Entries shown Start Marker

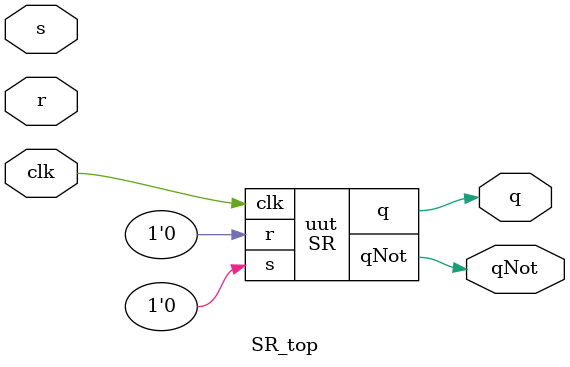
<source format=v>

`timescale 1ns/1ps

module SR(
  input wire clk, s, r,
  output reg q, qNot
  
);
  
  always @(posedge clk)
    if(r)
      begin
        q <= 0;
      end
  else if(s)
    begin
      q <= 1;
    end
  else
    begin
      q <= q;
    end
  
  assign qNot = ~q;
  
endmodule

module SR_top(
  input clk, s, r,
  output q, qNot
);
  
  SR uut(clk, 0, 0, q, qNot);
  
endmodule
</source>
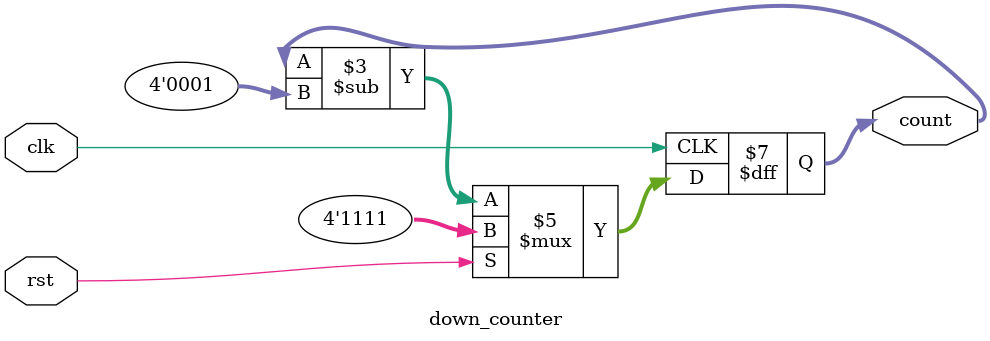
<source format=v>
`timescale 1ns / 1ps


module down_counter(
 input clk,rst,
 output reg [3:0]count
    );
    
    // dowm counter
 always @(posedge clk)
  begin
 	if(!rst)
		count <= count - 4'h1;
	else
		count <= 4'hF;
 end
 
endmodule

</source>
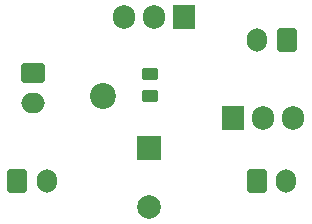
<source format=gbr>
%TF.GenerationSoftware,KiCad,Pcbnew,8.0.6-8.0.6-0~ubuntu24.04.1*%
%TF.CreationDate,2024-10-25T12:09:52+03:00*%
%TF.ProjectId,pss_v2_fan_block,7073735f-7632-45f6-9661-6e5f626c6f63,rev?*%
%TF.SameCoordinates,Original*%
%TF.FileFunction,Soldermask,Top*%
%TF.FilePolarity,Negative*%
%FSLAX46Y46*%
G04 Gerber Fmt 4.6, Leading zero omitted, Abs format (unit mm)*
G04 Created by KiCad (PCBNEW 8.0.6-8.0.6-0~ubuntu24.04.1) date 2024-10-25 12:09:52*
%MOMM*%
%LPD*%
G01*
G04 APERTURE LIST*
G04 Aperture macros list*
%AMRoundRect*
0 Rectangle with rounded corners*
0 $1 Rounding radius*
0 $2 $3 $4 $5 $6 $7 $8 $9 X,Y pos of 4 corners*
0 Add a 4 corners polygon primitive as box body*
4,1,4,$2,$3,$4,$5,$6,$7,$8,$9,$2,$3,0*
0 Add four circle primitives for the rounded corners*
1,1,$1+$1,$2,$3*
1,1,$1+$1,$4,$5*
1,1,$1+$1,$6,$7*
1,1,$1+$1,$8,$9*
0 Add four rect primitives between the rounded corners*
20,1,$1+$1,$2,$3,$4,$5,0*
20,1,$1+$1,$4,$5,$6,$7,0*
20,1,$1+$1,$6,$7,$8,$9,0*
20,1,$1+$1,$8,$9,$2,$3,0*%
G04 Aperture macros list end*
%ADD10C,2.200000*%
%ADD11RoundRect,0.250000X0.600000X0.750000X-0.600000X0.750000X-0.600000X-0.750000X0.600000X-0.750000X0*%
%ADD12O,1.700000X2.000000*%
%ADD13RoundRect,0.250000X-0.600000X-0.750000X0.600000X-0.750000X0.600000X0.750000X-0.600000X0.750000X0*%
%ADD14RoundRect,0.250000X0.450000X-0.262500X0.450000X0.262500X-0.450000X0.262500X-0.450000X-0.262500X0*%
%ADD15R,1.905000X2.000000*%
%ADD16O,1.905000X2.000000*%
%ADD17RoundRect,0.250000X-0.750000X0.600000X-0.750000X-0.600000X0.750000X-0.600000X0.750000X0.600000X0*%
%ADD18O,2.000000X1.700000*%
%ADD19R,2.000000X2.000000*%
%ADD20C,2.000000*%
G04 APERTURE END LIST*
D10*
%TO.C,H1*%
X69500000Y-81000000D03*
%TD*%
D11*
%TO.C,SW2*%
X85100000Y-76300000D03*
D12*
X82600000Y-76300000D03*
%TD*%
D13*
%TO.C,SW1*%
X62300000Y-88200000D03*
D12*
X64800000Y-88200000D03*
%TD*%
D14*
%TO.C,R1*%
X73500000Y-81000000D03*
X73500000Y-79175000D03*
%TD*%
D15*
%TO.C,Q2*%
X80560000Y-82900000D03*
D16*
X83100000Y-82900000D03*
X85640000Y-82900000D03*
%TD*%
D15*
%TO.C,Q1*%
X76400000Y-74300000D03*
D16*
X73860000Y-74300000D03*
X71320000Y-74300000D03*
%TD*%
D13*
%TO.C,J2*%
X82550000Y-88175000D03*
D12*
X85050000Y-88175000D03*
%TD*%
D17*
%TO.C,J1*%
X63600000Y-79100000D03*
D18*
X63600000Y-81600000D03*
%TD*%
D19*
%TO.C,C1*%
X73400000Y-85400000D03*
D20*
X73400000Y-90400000D03*
%TD*%
M02*

</source>
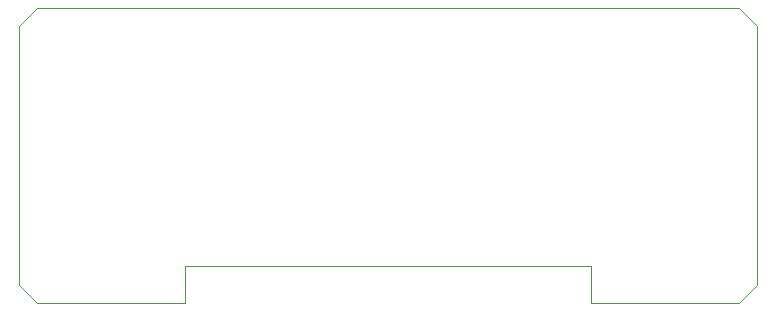
<source format=gbr>
%TF.GenerationSoftware,Altium Limited,Altium Designer,19.0.11 (319)*%
G04 Layer_Color=8388736*
%FSLAX26Y26*%
%MOIN*%
%TF.FileFunction,Other,Board_Outline*%
%TF.Part,Single*%
G01*
G75*
%TA.AperFunction,NonConductor*%
%ADD85C,0.003937*%
D85*
X0Y61024D02*
X61024Y0D01*
X554134D01*
Y123031D01*
X1906496D01*
Y0D02*
Y123031D01*
Y0D02*
X2399606D01*
X2460630Y61024D01*
Y923228D01*
X2399606Y984252D02*
X2460630Y923228D01*
X61024Y984252D02*
X2399606D01*
X0Y923228D02*
X61024Y984252D01*
X0Y923228D02*
Y923228D01*
Y61024D02*
Y923228D01*
%TF.MD5,c97c51edc183afca854b1339f0d5421e*%
M02*

</source>
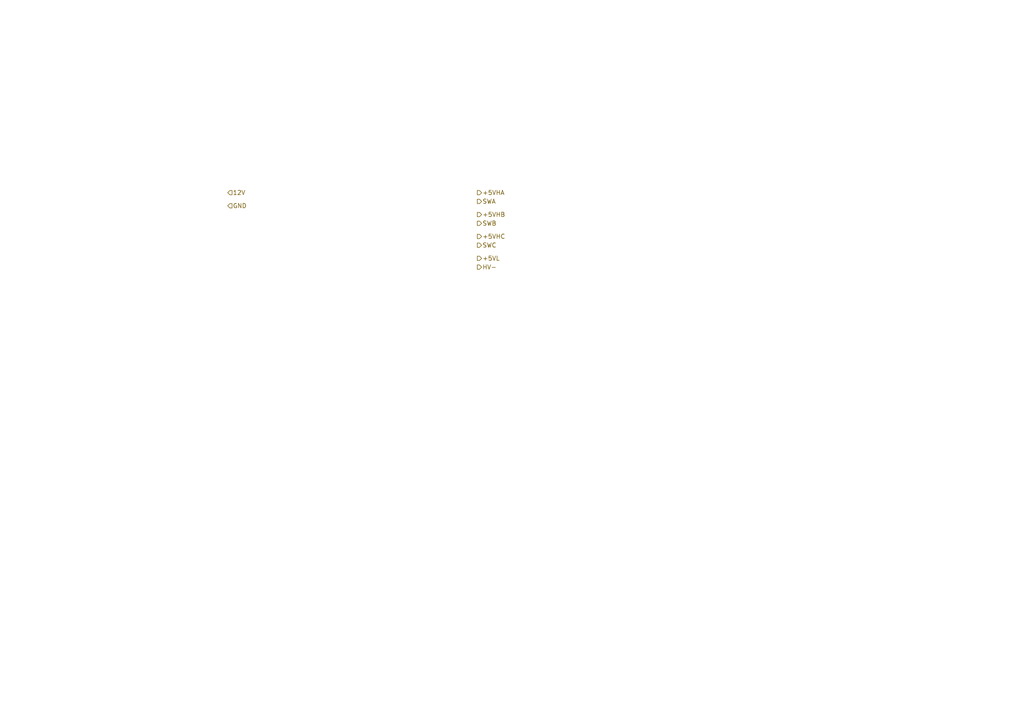
<source format=kicad_sch>
(kicad_sch
	(version 20231120)
	(generator "eeschema")
	(generator_version "8.0")
	(uuid "488882ec-b380-4e3f-9071-4fc2185c9144")
	(paper "A4")
	(lib_symbols)
	(hierarchical_label "GND"
		(shape input)
		(at 66.04 59.69 0)
		(fields_autoplaced yes)
		(effects
			(font
				(size 1.27 1.27)
			)
			(justify left)
		)
		(uuid "0811a8bf-f403-47af-911a-7a6e534828bd")
	)
	(hierarchical_label "SWB"
		(shape output)
		(at 138.43 64.77 0)
		(fields_autoplaced yes)
		(effects
			(font
				(size 1.27 1.27)
			)
			(justify left)
		)
		(uuid "144f27db-01f0-4a95-96e3-2454de823205")
	)
	(hierarchical_label "SWA"
		(shape output)
		(at 138.43 58.42 0)
		(fields_autoplaced yes)
		(effects
			(font
				(size 1.27 1.27)
			)
			(justify left)
		)
		(uuid "3034a01f-96ed-4f77-a31e-303b50adaadf")
	)
	(hierarchical_label "+5VHB"
		(shape output)
		(at 138.43 62.23 0)
		(fields_autoplaced yes)
		(effects
			(font
				(size 1.27 1.27)
			)
			(justify left)
		)
		(uuid "31fa53e9-0438-4fe5-add4-2d5895865496")
	)
	(hierarchical_label "+5VHA"
		(shape output)
		(at 138.43 55.88 0)
		(fields_autoplaced yes)
		(effects
			(font
				(size 1.27 1.27)
			)
			(justify left)
		)
		(uuid "431abfa8-63f8-461d-add0-6e2f7bb6e9e3")
	)
	(hierarchical_label "12V"
		(shape input)
		(at 66.04 55.88 0)
		(fields_autoplaced yes)
		(effects
			(font
				(size 1.27 1.27)
			)
			(justify left)
		)
		(uuid "afc48514-2535-4ea2-a502-4473966f87f3")
	)
	(hierarchical_label "HV-"
		(shape output)
		(at 138.43 77.47 0)
		(fields_autoplaced yes)
		(effects
			(font
				(size 1.27 1.27)
			)
			(justify left)
		)
		(uuid "b948cb6f-ea10-45d2-83f9-955bbc46c3aa")
	)
	(hierarchical_label "+5VHC"
		(shape output)
		(at 138.43 68.58 0)
		(fields_autoplaced yes)
		(effects
			(font
				(size 1.27 1.27)
			)
			(justify left)
		)
		(uuid "c8316bfe-6bd3-49ac-acbc-f959aebb5810")
	)
	(hierarchical_label "+5VL"
		(shape output)
		(at 138.43 74.93 0)
		(fields_autoplaced yes)
		(effects
			(font
				(size 1.27 1.27)
			)
			(justify left)
		)
		(uuid "cce6bc01-df85-4943-bc6e-396d06b2a451")
	)
	(hierarchical_label "SWC"
		(shape output)
		(at 138.43 71.12 0)
		(fields_autoplaced yes)
		(effects
			(font
				(size 1.27 1.27)
			)
			(justify left)
		)
		(uuid "f8dc5214-916c-4123-88ef-1683f085e8c4")
	)
)
</source>
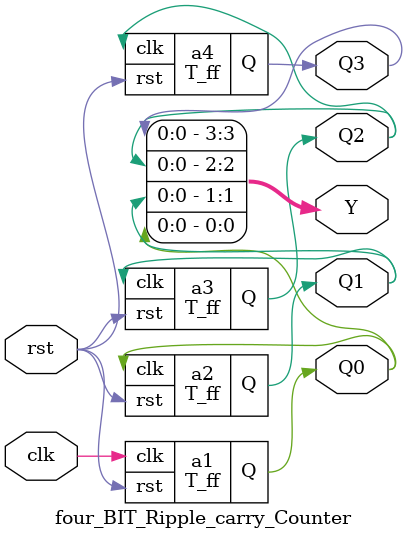
<source format=v>

module T_ff(
input clk,rst,
output reg  Q);

always@(negedge clk)
begin 
if(rst == 1'b1)
    Q<= 1'b0;
    else 
    Q<= ~Q;
    end 
    endmodule


module four_BIT_Ripple_carry_Counter(
  input clk,rst,
  output Q0,Q1,Q2,Q3,
  output [3:0]Y);
  
 T_ff a1(.clk(clk), .rst(rst), .Q(Q0));
 T_ff a2(.clk(Q0), .rst(rst), .Q(Q1));
 T_ff a3(.clk(Q1), .rst(rst), .Q(Q2));
 T_ff a4(.clk(Q2), .rst(rst), .Q(Q3));
  assign Y = {Q3,Q2,Q1,Q0};
   
endmodule

</source>
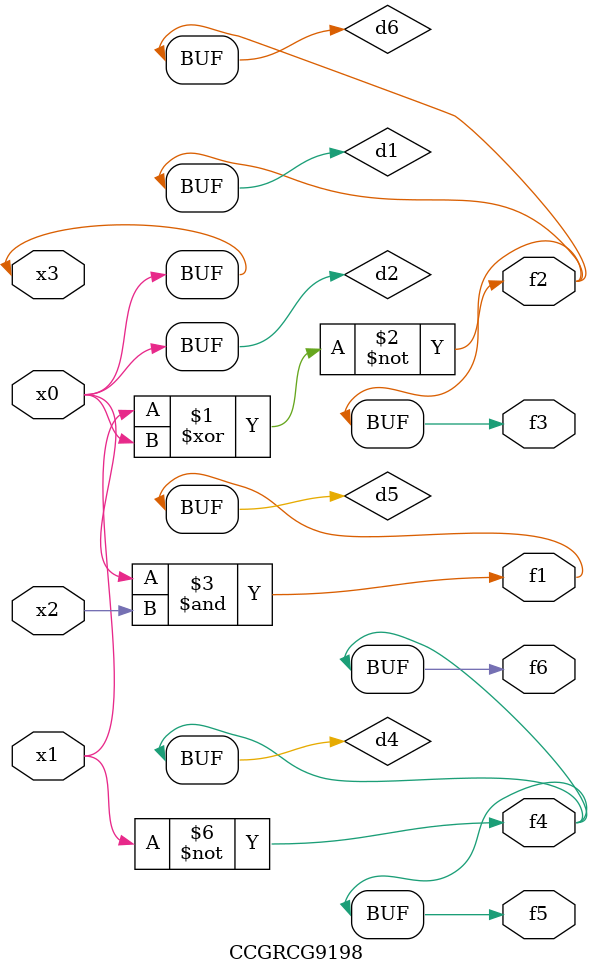
<source format=v>
module CCGRCG9198(
	input x0, x1, x2, x3,
	output f1, f2, f3, f4, f5, f6
);

	wire d1, d2, d3, d4, d5, d6;

	xnor (d1, x1, x3);
	buf (d2, x0, x3);
	nand (d3, x0, x2);
	not (d4, x1);
	nand (d5, d3);
	or (d6, d1);
	assign f1 = d5;
	assign f2 = d6;
	assign f3 = d6;
	assign f4 = d4;
	assign f5 = d4;
	assign f6 = d4;
endmodule

</source>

Entries shown End Marker

Task objective — Filter the listing above by the word "FileFunction"; copy each line that passes.

Expected answer —
%TF.FileFunction,Soldermask,Top*%
%TF.FileFunction,Other,Board_Outline*%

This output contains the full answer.